2016 New Hampshire Retirement System Legislative Roundup

Three bills related to RSA 100-A enacted

Jun 24, 2016
  • Legislation

For Immediate Release: June 24, 2016
Contact:  Marty Karlon, Public Information Officer, (603) 410-3594; public_relations@nhrs.org

CONCORD, NH – The following bills related to RSA 100-A were enacted by the New Hampshire Legislature during the 2016 session and signed into law by the Governor.  RSA 100-A is the statute governing the New Hampshire Retirement System (NHRS, the retirement system).

HB 1352 (Chapter 110, Laws of 2016; effective July 19, 2016) amends RSA 100-A:16, VII to modify the administrative procedure regarding the assessment of employer penalties for noncompliance with retiree data reporting requirements.

Currently, employers are subject to a penalty of up to $25 per day for noncompliance with the retiree data reporting requirements. This bill changes the penalty assessment process so that employers will receive a written notice, identifying the reasons for the finding of noncompliance and requesting that the employer explain in writing within 30 days of the notification how the noncompliance occurred.  Upon expiration of the 30-day period, all or a portion of the penalty may be assessed, unless there is a showing that the employer did not willfully, intentionally, through gross negligence, or through a pattern of negligence fail to file the data as required.

The bill also amended the same statute to clarify that employers do not have to report hour and compensation data for retirees serving as an elected official of a political subdivision in a Group II (Police and Fire) position.

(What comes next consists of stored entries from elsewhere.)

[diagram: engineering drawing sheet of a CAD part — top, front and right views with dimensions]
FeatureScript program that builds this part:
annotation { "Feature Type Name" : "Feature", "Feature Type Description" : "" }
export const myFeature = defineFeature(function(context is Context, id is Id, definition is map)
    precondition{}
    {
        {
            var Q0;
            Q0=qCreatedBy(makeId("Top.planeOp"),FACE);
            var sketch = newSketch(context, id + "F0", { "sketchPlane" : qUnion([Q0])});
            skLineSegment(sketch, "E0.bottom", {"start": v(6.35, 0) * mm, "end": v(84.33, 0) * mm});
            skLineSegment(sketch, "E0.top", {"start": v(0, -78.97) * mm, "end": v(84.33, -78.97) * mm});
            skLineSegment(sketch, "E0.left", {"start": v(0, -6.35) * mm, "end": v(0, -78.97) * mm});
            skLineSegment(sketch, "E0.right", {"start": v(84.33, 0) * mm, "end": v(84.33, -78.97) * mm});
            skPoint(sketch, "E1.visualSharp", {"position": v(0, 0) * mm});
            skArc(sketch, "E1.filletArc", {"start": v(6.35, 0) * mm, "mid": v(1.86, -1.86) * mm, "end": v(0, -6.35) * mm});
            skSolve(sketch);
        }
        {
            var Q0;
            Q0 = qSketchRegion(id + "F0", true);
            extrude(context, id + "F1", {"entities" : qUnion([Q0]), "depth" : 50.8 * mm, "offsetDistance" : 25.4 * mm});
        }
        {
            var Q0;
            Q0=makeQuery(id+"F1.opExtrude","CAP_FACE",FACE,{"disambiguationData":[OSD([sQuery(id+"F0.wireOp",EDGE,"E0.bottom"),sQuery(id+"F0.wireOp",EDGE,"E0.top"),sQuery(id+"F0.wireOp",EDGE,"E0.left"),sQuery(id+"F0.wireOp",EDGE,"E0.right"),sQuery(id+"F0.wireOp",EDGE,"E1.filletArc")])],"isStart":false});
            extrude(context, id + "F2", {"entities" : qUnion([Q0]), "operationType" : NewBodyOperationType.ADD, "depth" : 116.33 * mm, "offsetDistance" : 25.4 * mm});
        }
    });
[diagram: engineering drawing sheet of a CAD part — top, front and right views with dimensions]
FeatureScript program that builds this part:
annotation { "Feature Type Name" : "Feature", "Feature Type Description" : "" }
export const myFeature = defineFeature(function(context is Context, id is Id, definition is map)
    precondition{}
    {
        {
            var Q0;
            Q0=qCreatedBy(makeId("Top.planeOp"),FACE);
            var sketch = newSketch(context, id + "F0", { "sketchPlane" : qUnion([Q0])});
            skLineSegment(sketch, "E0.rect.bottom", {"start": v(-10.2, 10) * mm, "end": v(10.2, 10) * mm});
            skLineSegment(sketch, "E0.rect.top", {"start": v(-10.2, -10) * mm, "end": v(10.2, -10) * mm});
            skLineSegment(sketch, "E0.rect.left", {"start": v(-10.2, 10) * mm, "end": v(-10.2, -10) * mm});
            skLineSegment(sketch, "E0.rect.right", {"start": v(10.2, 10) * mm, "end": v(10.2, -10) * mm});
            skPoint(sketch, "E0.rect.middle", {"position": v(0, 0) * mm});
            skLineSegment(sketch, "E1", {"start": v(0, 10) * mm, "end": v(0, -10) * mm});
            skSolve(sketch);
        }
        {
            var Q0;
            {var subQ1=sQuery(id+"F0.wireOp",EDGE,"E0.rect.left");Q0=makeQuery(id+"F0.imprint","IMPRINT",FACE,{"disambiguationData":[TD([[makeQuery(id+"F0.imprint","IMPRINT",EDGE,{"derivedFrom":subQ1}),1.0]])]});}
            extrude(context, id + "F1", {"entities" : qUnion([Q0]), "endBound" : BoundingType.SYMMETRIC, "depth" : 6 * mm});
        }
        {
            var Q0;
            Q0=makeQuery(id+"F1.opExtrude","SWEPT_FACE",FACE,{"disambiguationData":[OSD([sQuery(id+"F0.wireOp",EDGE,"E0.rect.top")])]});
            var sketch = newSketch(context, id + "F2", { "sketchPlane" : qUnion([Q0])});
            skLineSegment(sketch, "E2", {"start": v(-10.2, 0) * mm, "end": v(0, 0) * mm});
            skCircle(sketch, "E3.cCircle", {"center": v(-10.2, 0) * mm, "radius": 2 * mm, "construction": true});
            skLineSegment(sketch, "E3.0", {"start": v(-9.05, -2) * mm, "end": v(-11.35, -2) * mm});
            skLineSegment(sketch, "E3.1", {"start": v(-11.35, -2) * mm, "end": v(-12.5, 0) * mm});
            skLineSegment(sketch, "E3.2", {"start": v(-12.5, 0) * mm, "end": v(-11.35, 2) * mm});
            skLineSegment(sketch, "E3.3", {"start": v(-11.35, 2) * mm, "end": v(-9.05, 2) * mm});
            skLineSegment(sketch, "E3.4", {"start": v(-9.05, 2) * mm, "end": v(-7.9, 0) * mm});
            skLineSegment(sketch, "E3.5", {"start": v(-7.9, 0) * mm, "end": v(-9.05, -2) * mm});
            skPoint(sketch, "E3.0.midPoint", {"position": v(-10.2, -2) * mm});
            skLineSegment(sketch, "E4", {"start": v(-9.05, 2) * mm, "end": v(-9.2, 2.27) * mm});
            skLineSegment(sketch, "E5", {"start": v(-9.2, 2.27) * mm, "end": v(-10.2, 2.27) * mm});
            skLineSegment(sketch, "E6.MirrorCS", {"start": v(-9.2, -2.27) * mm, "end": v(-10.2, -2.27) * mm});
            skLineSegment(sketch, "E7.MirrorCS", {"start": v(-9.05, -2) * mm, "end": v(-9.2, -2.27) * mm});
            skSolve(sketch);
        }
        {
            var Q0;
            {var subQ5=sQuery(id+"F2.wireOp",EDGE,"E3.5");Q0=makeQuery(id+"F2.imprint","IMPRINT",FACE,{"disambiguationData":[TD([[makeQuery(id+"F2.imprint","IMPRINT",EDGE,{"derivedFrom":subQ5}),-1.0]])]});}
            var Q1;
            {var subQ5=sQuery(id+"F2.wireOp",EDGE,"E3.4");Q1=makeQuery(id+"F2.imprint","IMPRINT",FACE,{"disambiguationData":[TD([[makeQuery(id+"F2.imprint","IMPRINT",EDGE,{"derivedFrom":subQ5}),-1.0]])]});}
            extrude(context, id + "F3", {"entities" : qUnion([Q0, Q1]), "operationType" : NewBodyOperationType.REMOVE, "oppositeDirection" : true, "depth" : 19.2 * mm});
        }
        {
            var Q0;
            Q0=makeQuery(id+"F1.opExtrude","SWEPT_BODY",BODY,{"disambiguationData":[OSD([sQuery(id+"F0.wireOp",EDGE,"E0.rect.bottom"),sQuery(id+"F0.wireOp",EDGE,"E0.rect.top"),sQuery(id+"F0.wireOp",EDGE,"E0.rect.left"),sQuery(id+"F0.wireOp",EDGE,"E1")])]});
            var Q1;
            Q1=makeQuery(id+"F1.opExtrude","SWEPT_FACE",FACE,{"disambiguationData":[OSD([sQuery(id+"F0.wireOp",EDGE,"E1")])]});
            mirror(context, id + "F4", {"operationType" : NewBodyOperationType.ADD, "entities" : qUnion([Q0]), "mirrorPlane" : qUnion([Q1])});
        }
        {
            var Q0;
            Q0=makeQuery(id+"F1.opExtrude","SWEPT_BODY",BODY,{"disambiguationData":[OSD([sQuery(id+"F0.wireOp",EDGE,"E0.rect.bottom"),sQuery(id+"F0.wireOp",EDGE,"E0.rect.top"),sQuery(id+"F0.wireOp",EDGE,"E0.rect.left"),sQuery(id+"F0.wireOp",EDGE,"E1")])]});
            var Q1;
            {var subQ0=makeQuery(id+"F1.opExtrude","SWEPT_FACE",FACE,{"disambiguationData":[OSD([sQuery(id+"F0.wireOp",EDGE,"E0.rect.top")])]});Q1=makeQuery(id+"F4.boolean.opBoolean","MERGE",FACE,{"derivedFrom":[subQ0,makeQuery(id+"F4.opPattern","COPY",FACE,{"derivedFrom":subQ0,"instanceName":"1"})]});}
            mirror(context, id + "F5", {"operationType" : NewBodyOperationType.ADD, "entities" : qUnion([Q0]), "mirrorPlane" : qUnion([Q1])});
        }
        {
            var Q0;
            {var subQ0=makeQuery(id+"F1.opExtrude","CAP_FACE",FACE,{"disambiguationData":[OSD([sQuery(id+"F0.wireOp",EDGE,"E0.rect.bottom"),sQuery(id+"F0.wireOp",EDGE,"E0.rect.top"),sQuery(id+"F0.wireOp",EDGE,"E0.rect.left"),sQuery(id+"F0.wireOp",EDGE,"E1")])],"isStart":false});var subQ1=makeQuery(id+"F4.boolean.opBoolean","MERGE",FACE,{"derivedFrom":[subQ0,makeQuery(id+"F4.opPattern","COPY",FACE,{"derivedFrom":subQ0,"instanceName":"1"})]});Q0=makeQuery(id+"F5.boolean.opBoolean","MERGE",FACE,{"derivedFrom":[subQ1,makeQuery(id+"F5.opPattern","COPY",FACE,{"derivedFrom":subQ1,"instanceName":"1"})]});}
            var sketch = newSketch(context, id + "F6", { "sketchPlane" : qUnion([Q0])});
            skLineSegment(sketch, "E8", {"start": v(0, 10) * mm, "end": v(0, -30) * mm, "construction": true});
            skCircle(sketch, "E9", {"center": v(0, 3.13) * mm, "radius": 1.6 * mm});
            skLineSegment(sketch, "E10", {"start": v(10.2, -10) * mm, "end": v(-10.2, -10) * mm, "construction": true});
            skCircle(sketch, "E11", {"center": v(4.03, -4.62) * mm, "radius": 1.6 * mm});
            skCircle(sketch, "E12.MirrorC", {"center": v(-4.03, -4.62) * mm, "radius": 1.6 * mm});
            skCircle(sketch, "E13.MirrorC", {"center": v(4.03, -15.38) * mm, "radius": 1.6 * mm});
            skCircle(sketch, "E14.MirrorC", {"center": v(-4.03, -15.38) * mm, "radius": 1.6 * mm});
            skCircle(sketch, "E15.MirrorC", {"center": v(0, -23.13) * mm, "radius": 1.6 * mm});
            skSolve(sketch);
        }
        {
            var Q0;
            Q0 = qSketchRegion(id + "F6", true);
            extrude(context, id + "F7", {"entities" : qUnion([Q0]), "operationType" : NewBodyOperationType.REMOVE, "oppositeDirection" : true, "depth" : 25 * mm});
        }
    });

Retirees serving as an elected state official or as a Group I elected official of a political subdivision were previously exempted. Note: A retiree serving in a full-time Group II position with a participating employer (other than as a county sheriff) must re-enroll as an active member, regardless of whether the position is elected or appointed. 

SB 129 (Chapter 292, Laws of 2016; effective August 20, 2016) amends RSA 100-A:13, II to allow a retired member to change an optional allowance (i.e. “survivorship option”) to the maximum retirement allowance beyond the 120-day statutory limit in two specific instances: (1) in cases where a final divorce decree or final settlement agreement mandates renunciation of the pension benefit and the ex-spouse refuses to comply, or (2) when the nominated beneficiary is a living, non-spouse. Note: A “non-spouse” is an individual with whom the retiree has never had a marital relationship; i.e. an “ex-spouse” cannot be removed as a beneficiary except under the circumstances outlined in section (1). 

SB 390 (Chapter 49, Laws of 2016; effective July 2, 2016) amends RSA 100-A:6, I to require that the presiding officer designated by the Board of Trustees in disability hearings shall not be the same person who made an initial disability determination and recommendation to the Board.

In 2016, a total of six bills related to the retirement system were introduced and three retained bills from 2015 were acted upon. Among the bills that did not advance this session was one to create a cash balance benefit plan for new hires (tabled) and one to establish a procedure for funding and distributing additional temporary supplemental allowances to retirees (referred to interim study).  For additional information on all bills related to NHRS that were introduced in 2016, see: https://www.nhrs.org/about-nhrs/legislative-updates

Other legislation of interest to State of NH retirees

There were several bills introduced in 2016 dealing with the funding of medical coverage for State of New Hampshire retirees. None of these bills became law. The state insurance program is administered by the Department of Administrative Services, not NHRS. Questions about medical coverage for state retirees should be directed to the Department of Administrative Services.

About NHRS

NHRS provides retirement, disability, and death benefits to its eligible members and their beneficiaries.  The State of New Hampshire and nearly 470 local government employers participate in NHRS for their employees, teachers, firefighters, and police officers.  NHRS has approximately 48,000 active members and 31,000 pension recipients. NHRS administers a defined benefit plan qualified as a tax-exempt entity under sections 401(a) and 501(a) of the Internal Revenue Code.